In the Christmas Tree history, the evergreen fig tree was the first ever Christmas tree. This is opposed to those plastic ones we now set up inside our homes. Christmas trees were used during the winter solstice by pagans, Christians, Romans, and Egyptians to welcome the spring that is coming.
There are many different kinds of Christmas trees used during those days. Some hang trees upside down from their ceilings to make it look like chandeliers. In northern Europe, people put cherry or hawthorn plants in pots, so they can flower just in time for Christmas.
Modern-day Christmas Tree history
The Christmas tree we know today began in the 16th century when devout Christians start bringing trees into their homes. They decorate the trees, or the pieces of wood put together to look like a tree or a pyramid. This is arguably the first known Christmas Tree history of the modern-day tree we see in Rockefeller Center or in malls like Macy’s and Neiman Marcus.
But in terms of a huge public Christmas tree, the contention was that either Tallinn in Estonia or Riga in Latvia first put it up. Tallinn was said to have put one up in 1441 while Riga was in 1510. The trees were supposedly owned by the Brotherhood of Blackheads, an association made up of unmarried merchants, foreigners, and ship owners in Livonia (now Estonia and Latvia).
There was a little story about the Brotherhood’s Christmas tree, only that it was set on fire as a custom.

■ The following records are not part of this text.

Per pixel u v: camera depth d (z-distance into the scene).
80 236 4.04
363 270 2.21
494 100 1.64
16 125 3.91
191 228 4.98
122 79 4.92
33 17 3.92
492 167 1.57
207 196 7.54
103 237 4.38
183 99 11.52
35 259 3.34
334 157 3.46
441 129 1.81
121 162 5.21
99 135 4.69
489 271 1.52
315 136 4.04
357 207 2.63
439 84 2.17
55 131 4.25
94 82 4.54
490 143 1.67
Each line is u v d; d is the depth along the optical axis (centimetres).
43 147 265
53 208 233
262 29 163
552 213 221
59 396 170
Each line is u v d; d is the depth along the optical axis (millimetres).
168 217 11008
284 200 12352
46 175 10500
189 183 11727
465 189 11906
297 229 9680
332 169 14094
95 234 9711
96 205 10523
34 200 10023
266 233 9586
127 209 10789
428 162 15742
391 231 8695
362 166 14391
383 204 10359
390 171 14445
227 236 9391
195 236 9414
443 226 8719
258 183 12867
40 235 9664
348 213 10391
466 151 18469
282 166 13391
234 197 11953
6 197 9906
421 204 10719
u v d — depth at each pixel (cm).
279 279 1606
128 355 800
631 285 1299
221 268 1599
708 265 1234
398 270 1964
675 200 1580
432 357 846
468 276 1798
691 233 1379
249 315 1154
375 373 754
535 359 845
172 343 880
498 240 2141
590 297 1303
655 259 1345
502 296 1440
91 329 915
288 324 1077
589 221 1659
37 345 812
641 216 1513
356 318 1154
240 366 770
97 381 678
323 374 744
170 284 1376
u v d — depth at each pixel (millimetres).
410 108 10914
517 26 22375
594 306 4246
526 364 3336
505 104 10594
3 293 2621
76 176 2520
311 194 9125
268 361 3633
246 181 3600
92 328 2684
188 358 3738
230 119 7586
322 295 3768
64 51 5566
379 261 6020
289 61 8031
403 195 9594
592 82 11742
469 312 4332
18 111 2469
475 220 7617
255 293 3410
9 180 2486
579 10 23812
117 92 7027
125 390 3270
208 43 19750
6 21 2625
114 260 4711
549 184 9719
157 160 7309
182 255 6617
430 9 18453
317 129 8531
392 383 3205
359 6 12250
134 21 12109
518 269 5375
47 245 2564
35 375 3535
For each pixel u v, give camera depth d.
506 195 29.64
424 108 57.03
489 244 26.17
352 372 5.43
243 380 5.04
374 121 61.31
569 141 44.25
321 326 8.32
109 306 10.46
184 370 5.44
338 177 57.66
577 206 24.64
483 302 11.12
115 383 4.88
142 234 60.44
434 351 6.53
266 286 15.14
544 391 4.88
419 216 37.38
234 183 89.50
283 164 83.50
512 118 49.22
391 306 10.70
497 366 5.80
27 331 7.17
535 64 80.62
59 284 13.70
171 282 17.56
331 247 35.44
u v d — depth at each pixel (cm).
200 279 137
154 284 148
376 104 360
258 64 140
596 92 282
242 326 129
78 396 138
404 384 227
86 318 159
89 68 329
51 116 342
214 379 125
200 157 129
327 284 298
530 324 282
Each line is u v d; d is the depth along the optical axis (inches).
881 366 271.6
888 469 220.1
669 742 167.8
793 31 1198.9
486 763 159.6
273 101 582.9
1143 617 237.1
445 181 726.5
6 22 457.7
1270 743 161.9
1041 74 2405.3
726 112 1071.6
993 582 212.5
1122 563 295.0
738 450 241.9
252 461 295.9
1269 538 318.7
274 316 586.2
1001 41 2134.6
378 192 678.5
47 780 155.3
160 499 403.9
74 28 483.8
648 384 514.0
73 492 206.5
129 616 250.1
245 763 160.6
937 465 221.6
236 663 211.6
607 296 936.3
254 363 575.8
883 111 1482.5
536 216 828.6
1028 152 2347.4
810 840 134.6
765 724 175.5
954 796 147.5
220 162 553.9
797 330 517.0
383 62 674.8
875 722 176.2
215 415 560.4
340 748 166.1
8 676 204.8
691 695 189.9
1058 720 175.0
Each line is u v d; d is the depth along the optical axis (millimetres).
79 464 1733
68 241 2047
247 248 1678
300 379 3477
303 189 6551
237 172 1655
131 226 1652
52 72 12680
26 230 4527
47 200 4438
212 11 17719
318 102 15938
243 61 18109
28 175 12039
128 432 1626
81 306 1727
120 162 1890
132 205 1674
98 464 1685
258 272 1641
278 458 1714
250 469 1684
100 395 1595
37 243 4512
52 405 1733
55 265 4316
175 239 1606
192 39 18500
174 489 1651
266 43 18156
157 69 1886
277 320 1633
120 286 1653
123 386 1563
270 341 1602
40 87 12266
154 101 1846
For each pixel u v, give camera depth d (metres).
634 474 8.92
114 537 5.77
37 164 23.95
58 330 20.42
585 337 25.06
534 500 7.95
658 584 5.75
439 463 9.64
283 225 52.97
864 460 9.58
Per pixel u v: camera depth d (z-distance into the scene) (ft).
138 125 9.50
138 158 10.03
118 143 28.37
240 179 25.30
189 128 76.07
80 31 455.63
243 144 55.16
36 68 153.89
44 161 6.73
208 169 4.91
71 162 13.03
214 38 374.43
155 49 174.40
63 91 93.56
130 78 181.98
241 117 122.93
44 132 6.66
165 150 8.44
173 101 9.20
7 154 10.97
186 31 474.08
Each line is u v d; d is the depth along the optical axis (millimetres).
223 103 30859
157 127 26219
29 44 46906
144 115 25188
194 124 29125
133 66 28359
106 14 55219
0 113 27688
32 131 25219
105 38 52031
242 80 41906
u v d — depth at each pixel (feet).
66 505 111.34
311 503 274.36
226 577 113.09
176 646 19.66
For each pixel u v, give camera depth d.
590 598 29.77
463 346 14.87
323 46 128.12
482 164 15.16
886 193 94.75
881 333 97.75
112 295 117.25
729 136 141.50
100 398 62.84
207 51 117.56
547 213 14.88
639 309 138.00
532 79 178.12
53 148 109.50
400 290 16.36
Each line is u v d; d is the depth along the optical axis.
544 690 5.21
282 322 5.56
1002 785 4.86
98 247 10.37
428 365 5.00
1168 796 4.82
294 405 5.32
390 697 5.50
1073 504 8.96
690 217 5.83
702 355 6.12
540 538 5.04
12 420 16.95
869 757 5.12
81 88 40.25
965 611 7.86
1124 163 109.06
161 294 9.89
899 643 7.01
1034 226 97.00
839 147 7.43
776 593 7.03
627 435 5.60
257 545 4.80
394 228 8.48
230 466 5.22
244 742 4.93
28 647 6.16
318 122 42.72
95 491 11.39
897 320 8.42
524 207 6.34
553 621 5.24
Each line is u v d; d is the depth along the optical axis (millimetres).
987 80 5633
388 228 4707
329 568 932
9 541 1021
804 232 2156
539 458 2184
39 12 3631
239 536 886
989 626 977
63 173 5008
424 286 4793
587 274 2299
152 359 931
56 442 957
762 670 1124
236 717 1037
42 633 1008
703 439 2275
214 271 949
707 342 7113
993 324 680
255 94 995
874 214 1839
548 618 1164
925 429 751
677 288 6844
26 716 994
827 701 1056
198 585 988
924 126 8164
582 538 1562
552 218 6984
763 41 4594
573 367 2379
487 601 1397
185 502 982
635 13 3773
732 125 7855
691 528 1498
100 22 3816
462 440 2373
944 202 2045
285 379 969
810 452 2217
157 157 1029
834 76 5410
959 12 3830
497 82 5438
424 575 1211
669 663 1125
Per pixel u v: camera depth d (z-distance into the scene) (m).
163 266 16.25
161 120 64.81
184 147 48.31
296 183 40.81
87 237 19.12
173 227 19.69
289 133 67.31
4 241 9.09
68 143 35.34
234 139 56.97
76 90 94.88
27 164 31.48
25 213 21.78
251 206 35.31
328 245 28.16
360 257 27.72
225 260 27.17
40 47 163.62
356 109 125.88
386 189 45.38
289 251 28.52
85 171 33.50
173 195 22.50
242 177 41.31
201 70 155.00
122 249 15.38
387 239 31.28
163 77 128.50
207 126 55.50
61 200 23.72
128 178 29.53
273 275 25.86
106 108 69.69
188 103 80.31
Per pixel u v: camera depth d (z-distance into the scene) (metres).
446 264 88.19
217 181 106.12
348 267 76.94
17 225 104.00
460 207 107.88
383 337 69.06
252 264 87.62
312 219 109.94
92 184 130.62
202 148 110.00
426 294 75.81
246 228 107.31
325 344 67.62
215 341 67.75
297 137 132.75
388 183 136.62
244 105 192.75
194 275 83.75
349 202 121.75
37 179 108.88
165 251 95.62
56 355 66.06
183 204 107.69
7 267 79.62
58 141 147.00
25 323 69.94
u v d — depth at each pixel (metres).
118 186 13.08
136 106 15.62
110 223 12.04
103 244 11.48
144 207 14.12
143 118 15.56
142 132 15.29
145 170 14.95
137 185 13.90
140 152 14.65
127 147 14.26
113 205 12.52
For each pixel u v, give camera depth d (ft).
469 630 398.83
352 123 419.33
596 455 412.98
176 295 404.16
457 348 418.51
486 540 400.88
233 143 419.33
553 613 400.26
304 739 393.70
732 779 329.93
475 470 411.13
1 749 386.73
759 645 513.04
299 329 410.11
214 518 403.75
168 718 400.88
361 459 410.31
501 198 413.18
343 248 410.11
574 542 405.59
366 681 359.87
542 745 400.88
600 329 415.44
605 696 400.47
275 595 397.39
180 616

That reminds us of the Yule Log.
Christmas trees in the 19th century
Many believe that it was Martin Luther, the Protestant reformer, who first added candles on a tree. Stories suggest that while walking towards home, he noticed how the stars shine brighter amid the evergreens. To recreate the picture for his family, he erected a tree in the middle of the room and put lighted candles on its branches.
In America, the Christmas Tree history was still very young. In fact, it wasn’t until the beloved Queen Victoria’s photo with a tree in 1846 that the Christmas tree arrived in the United States. The only difference is that Europeans want their trees to be around four feet in height while Americans want trees that stand from the floor to the ceiling.